Let me clarify what I meant.
The rationale I described is always to be balanced: the needs of the society against the freedom of the individual. We always do that when implementing laws. If we did not, if we held that the individual’s rights always trump society’s rights… why, we’d have anarchy.
So the question is not whether we may automatically impose whatever standards are necessary. But are we appropriately balancing the need to protect our society against the need to safeguard the rights of the individual? Or as C&W so poetically put it, “…with the supposed, stated, written, and sanctified ideals that have been forged in blood across the history of this nation.”
For example, as has already been made clear, I am a staunch proponent of gun freedom, being a Lifetime NRA member and gun owner. But I do not quail at the police investigating a man who patrols his yard with a loaded shotgun when there are kids playing next door, even though the man has done nothing but exercise his constitutional right to bear a firearm on his own property.
Now, here’s a bulletin: the “Constituional rights” that were “stated, written, and sanctified ideals that have been forged in blood across the history of this nation,” do change with the mood of our times.
Prior to 1914, evidence obtained illegally, in violation of the Fourth Amendment, could be used against a defendant in a federal criminal prosecution. Then along came one Weeks, whose home was searched without warrant, and certain papers seiezed that were evidence of a crime. The governemnt refused to return those papers, and instead used them in Mr Weeks’ trial. He was found guilty, and appealed all the way to the Supreme Court. The Court announced a new rule of Constitutional law: that henceforth, illegally seized evidence cannot be used against a defendant in a federal criminal trial. Otherwise, they said, the Fourth Amendment was valueless.
But the Fourth Amendment hadn’t changed one word since 1789! The view of society, the “…the whim of the popular press …” had changed its view was what constituted ‘reasonable.’
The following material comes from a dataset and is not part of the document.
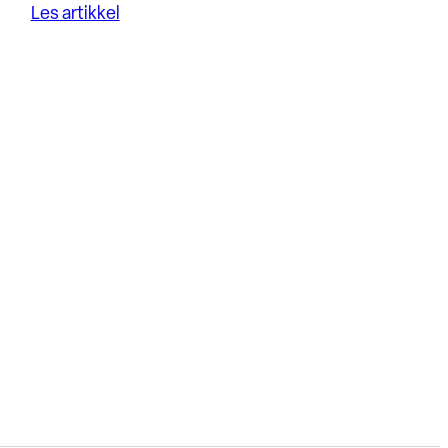
Les artikkel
By the way, that decision only bound Federal courts. It wasn’t until 1961 that state courts were forbidden from using illegally seized evidence against a defendant. See Mapp v. Ohio.
So while it’s comforting to think of these rights as carved in granite and existing for all time, the reality is that they will always be subject to interpretation by those currently in a position to do the interpreting.
Now, you may argue that it is a unreasonable exercise of the balancing test to require helmets, forbid drug information dissemination, or criminalize fully automatic weapons. But in each case, you must agree that the balanzing test is there.
As to the case that started this discussion, I offer no comment as to on which side the seesaw ought to come down.